===== PAGE

Perish the thought, of course. As the two men – so inseparable you wondered whether either was prepared to let the other out of his sight – toured the Ricardo hi-tech engineering plant in Shoreham yesterday, Clegg seemed the chattier, Cable the more subdued, preoccupied perhaps by his imminent Big Speech.

We searched, largely in vain, for a twitch of mutually hostile body language. Asked, twice, about Boris Johnson's mischief-making call in yesterday's Daily Telegraph for the Lib Dem leader to be preserved for the nation, Clegg preceded his game dismissal of the London Mayor's intervention by describing him as the "nation's greatest celebrity politician". Could this have been an ultra-subtle dig at Vince – Boris's main rival for this dubious title?

Who can tell? Certainly Cable yesterday eschewed overt Borisian self-aggrandisement at the expense of his leader. Instead, his speech showed distinct signs of Vince having it both ways. In the Government but not wholly of it. In particular, he indulged in a bout of only somewhat circumspect – and from the floor, well applauded – Tory-bashing.

His best and unscripted joke, "Not now, Ed", came as he seemed to reach for his mobile phone after an unrepentant reference to his SMS flirtation with the Labour leader. He regarded it as a "badge of honour" to have been the minister most Tory activists wanted removed. And to have seen off the "head-bangers who want a hire-and-fire culture and seem to find sacking people an aphrodisiac".

But it was in his forecast of a likely hung parliament after the next election that it was possible for conspiracy theorists to see a nascent problem for Clegg. Cable pointed to Labour's "reasonable" poll ratings while summarising everything that went wrong with Labour's 13 years in office.

Cable added that Labour had "scarcely begun the long march" back from its demise. You had a sense that it was a long march he wouldn't mind putting his boots on for when the moment came. And the unspoken corollary might have just been that Labour would find him a more congenial partner than Clegg. After all, had Boris, shamelessly stirring the pot as only Boris can, not written that morning that Clegg was "probably a natural Tory"?

==========

OBJECTIVE: Return, word for word, the passage of the piece about Clegg and Cable starting at "We searched, largely" and ending at "applauded – Tory-bashing.". The material has no connection to the piece about Clegg and Cable.

===== DATA EXTRACT

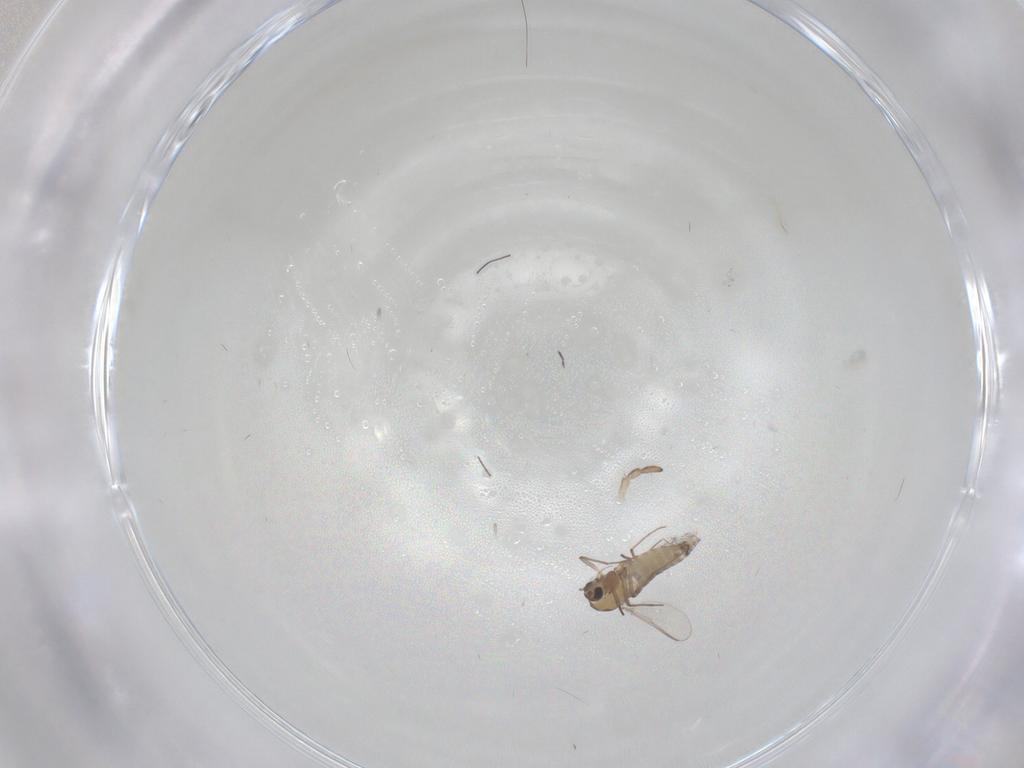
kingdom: Animalia
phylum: Arthropoda
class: Insecta
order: Diptera
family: Chironomidae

==========

WRITTEN ANSWER:
We searched, largely in vain, for a twitch of mutually hostile body language. Asked, twice, about Boris Johnson's mischief-making call in yesterday's Daily Telegraph for the Lib Dem leader to be preserved for the nation, Clegg preceded his game dismissal of the London Mayor's intervention by describing him as the "nation's greatest celebrity politician". Could this have been an ultra-subtle dig at Vince – Boris's main rival for this dubious title?

Who can tell? Certainly Cable yesterday eschewed overt Borisian self-aggrandisement at the expense of his leader. Instead, his speech showed distinct signs of Vince having it both ways. In the Government but not wholly of it. In particular, he indulged in a bout of only somewhat circumspect – and from the floor, well applauded – Tory-bashing.